A Listening Malfunction
Part of the deacons' leadership task is to lead by listening. This is a way to show deep caring, and it's step one in drawing members into partnership in the stewardship journey.
I was at a conference; it was an excellent conference; at one point I was assigned to a small group. In that group, something unpleasant happened. One of the group members took over. He happened to be a pastor. A nice fellow. A follower of Jesus. Within minutes my guts started to knot up as he discounted what others were saying in order to push his ideas on the group.
Leaders need to listen – nowhere more than in the Church. Why? It’s a vital way to show respect, caring, affirmation, and to build trust. HOW to listen well as a leader is not easy to learn. But NOT listening has consequences that are not pretty.
Neil deKoning, over in the Elders' drawer, has some fine things to say about listening. And there are plenty of books written about it. The Bible has a lot to say about the importance of listening well.

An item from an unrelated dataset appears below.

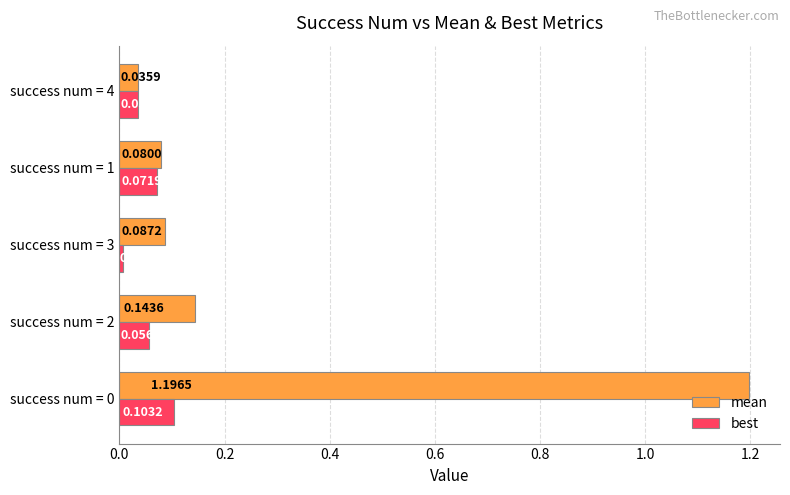

Which series has the largest total across all categories?

mean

Sometimes I really get it. My wife gets my full attention as long as she wants it. But rarely. The person in my church who has a passionate message for the deacons gets my attention and I focus on listening and understanding. Sometimes. But I am really not a patient listener, even though I know how to LOOK like a good listener.
Deacons need to listen – systematically. Work your way through a random list of members and ask questions and listen listen listen. Take a walk and engage your neighbors in conversation and listen. Really listen. Seek to understand. This week I will ask God to open my ears and hush my mouth. I will pray about what I hear, and then I commit to sitting quietly and listening to what the Spirit brings to my mind.